» GOAL OF THE EXERCISE
Counting every line in the records below that holds "JSON", give the total and add nothing.

----- SUPPLIED DATA

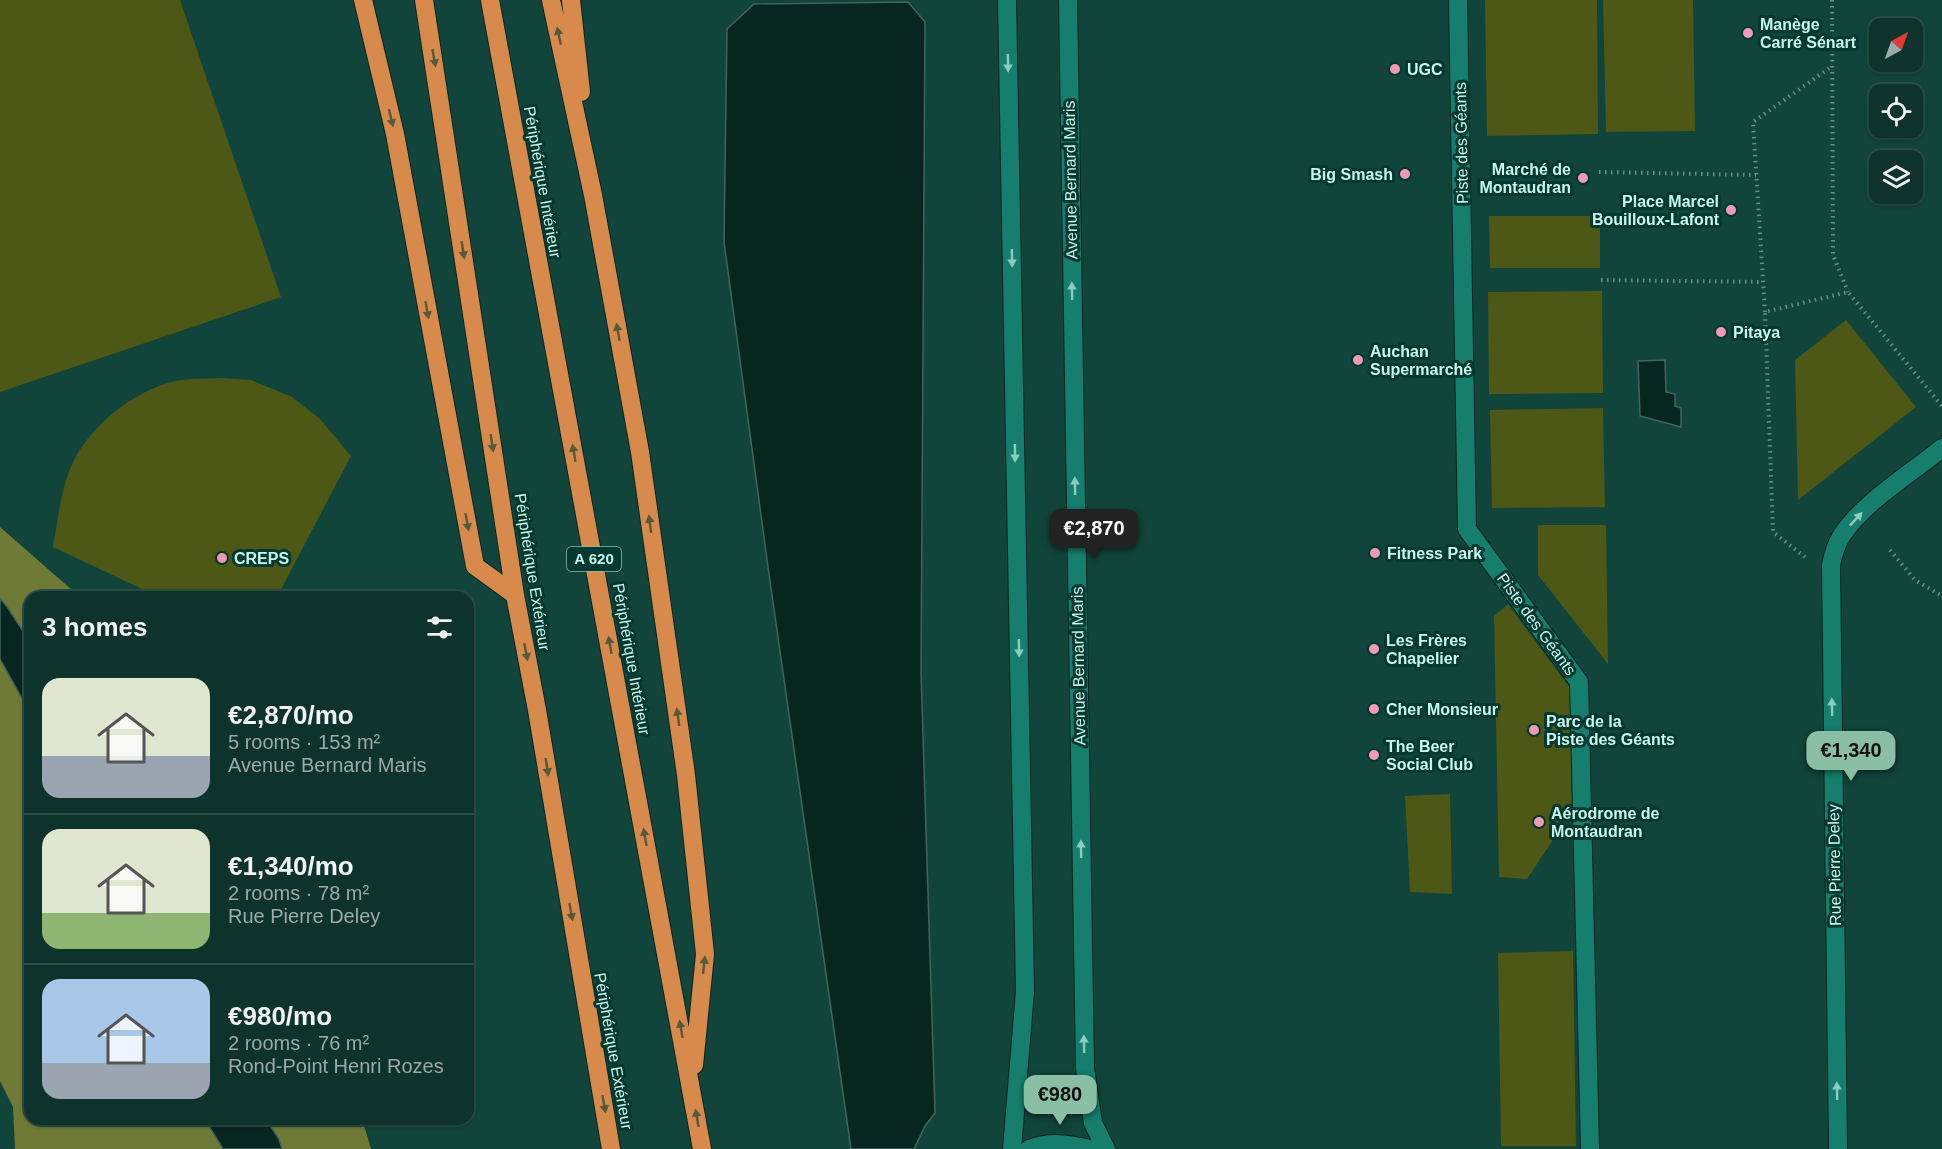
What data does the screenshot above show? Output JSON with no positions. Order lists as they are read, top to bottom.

----------
----- SUPPLIED DATA

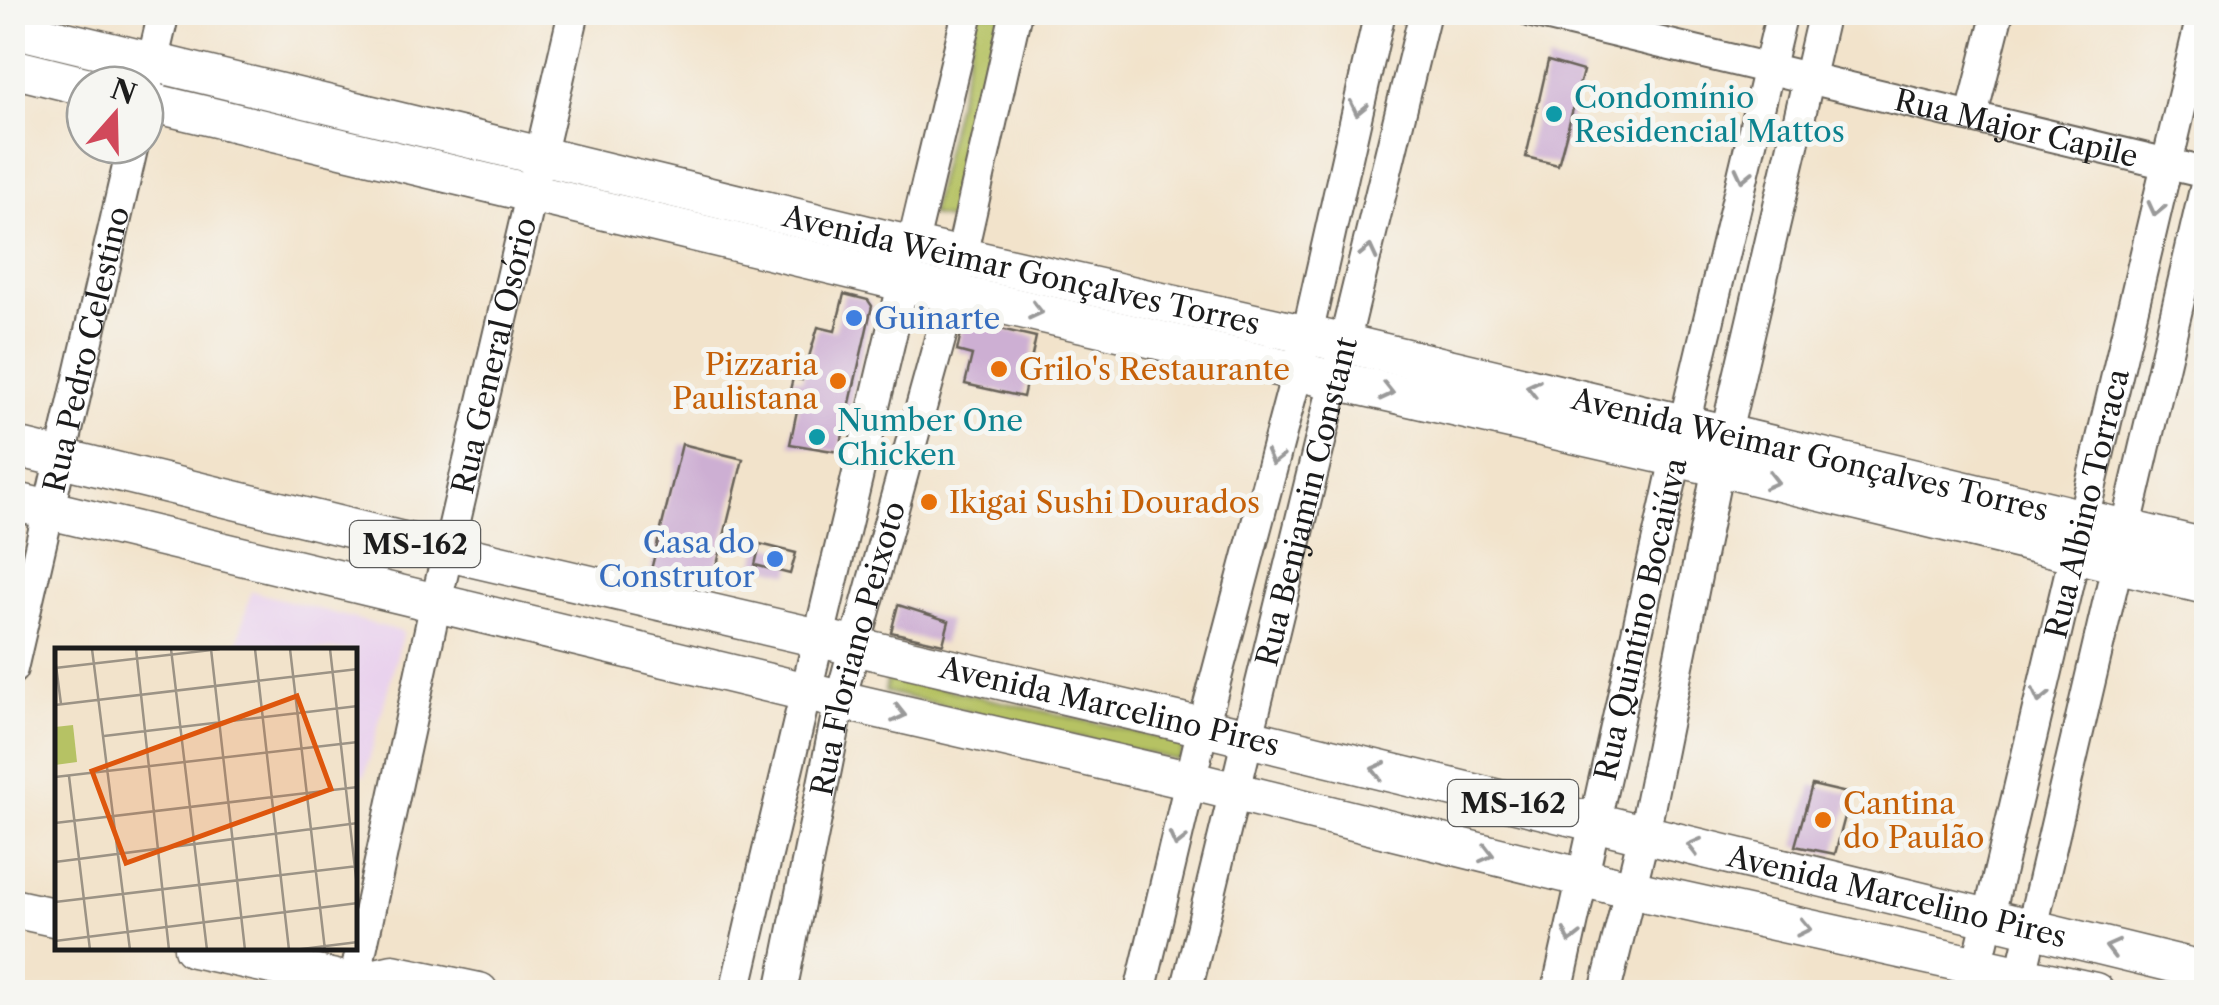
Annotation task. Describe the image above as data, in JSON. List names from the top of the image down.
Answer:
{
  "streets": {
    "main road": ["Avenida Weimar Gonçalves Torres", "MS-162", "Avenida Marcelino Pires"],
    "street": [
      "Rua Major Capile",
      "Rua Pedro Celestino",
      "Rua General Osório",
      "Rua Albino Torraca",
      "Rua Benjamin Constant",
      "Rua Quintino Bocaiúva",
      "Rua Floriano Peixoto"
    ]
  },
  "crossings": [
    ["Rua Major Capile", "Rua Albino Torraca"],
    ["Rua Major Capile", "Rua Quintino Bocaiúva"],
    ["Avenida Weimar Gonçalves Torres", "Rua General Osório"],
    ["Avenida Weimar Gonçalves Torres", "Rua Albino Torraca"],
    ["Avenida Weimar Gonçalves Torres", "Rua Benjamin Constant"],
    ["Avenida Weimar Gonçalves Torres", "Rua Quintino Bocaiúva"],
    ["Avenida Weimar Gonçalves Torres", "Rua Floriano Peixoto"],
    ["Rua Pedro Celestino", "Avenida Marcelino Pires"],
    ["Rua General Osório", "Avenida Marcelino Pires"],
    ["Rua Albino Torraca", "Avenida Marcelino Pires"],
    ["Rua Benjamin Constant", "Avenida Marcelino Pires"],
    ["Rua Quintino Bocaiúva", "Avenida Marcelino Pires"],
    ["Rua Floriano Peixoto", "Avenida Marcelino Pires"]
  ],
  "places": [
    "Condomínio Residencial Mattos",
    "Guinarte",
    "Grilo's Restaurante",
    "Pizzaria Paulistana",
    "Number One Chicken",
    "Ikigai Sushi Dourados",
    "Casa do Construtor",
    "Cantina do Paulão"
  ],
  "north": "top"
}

----------

» RESULT
2